Extrahierter Text
VP-Marek zu SP-Gusenbauers Kindergartenmilliarde: undifferenzierte Ideologiekeule

Bedürfnisorientiertes Angebot für Kinderbetreuung anstatt Kindergartenzählplätze

"Um die Vereinbarkeit von Beruf und Familie für Mütter und Väter zu verbessern, müssen individuelle und alternative Kinderbetreuungsangebote stärker forciert werden", stellte heute Christine Marek, stellvertretende Landesparteiobfrau und Nationalratskandidatin der Wiener Volkspartei, in Richtung von SP-Gusenbauer fest: "Die Wiedereinführung der Kindergartenmilliarde zur Erbauung von Kindergärten geht dabei am qualitativen Bedarf vorbei. Hier wird wieder einmal undifferenziert die Ideologiekeule der SPÖ geschwungen, wonach den Eltern mit Einheitsbetreuung die Wahlfreiheit von individuell gestaltbaren Betreuungsalternativen genommen werden soll." ****

Es sei bezeichnend, daß die zuständige Stadträtin Laska in ihrer letztwöchigen Pressemeldung zum Wiener Kinderbetreuungssystem das Wort Tagesmutter bzw. -vater nicht einmal erwähnt. Während z.B. Niederösterreich fast 2.000 Tagesmüttern höchste Zufriedenheit bei den Eltern mit der flexiblen, kindorientierten und familienatmosphärischen Kleinstkinderbetreuung vorweisen kann, gibt es in Wien seit Mai 2002 keine finanziellen Mittel mehr für die mobilen Tagesmütter und -väter. Auch die Ausbildung zur Tagesmutter bzw. zum Tagesvater ist nunmehr Privatvergnügen ; lediglich bei der Stadt Wien angestellte Tagesmütter werden bei der Ausbildung finanziell unterstützt - und das ist eine verschwindend geringe Zahl. Was Wiener Familien dringend brauchen, seien zusätzliche Kinderbetreuungsplätze für 0 bis 3jährige und leistbare Nachmittags-und Ferienbetreuung für Schulkinder, definierte Marek - selbst Alleinerzieherin - den konkreten Bedarf. Gerade für die Kleinstkinder sei die Familienatmosphäre bei Tageseltern der Lernentwicklung förderlich. Marek wies auch darauf hin, daß Kinderkrippen nicht flexibel zu buchen sind, was aber für stundenweise und bedarfsweise Erwerbstätigkeit während der Kindergeldzeit notwendig wäre. "Wenn eine Mutter oder ein Vater etwa nur zwei Vormittage in der Woche Betreuung für das Kleinkind braucht, dann ist das mit mobilen Tageseltern leichter gestaltbar. Der reguläre Krippenbetrieb
ist für solche Fälle nicht flexibel genug" weist Marek auf die praktischen Probleme hin.

Gezeigte Auflistung
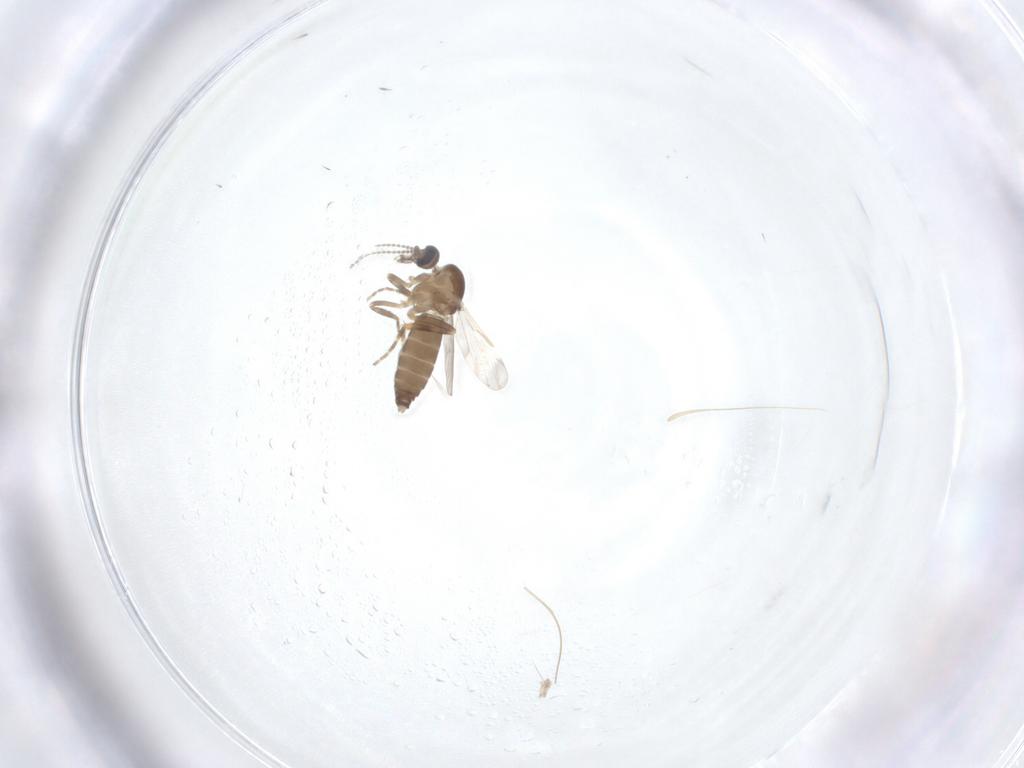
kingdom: Animalia
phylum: Arthropoda
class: Insecta
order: Diptera
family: Ceratopogonidae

Aufgabe im Detail
Seit wann stehen laut dem extrahierten Text in Wien keine finanziellen Mittel mehr für die mobilen Tagesmütter und -väter zur Verfügung? Die Auflistung ist gesondertes Material und vom Text unabhängig.

Antwort zur Aufgabe
Seit Mai 2002.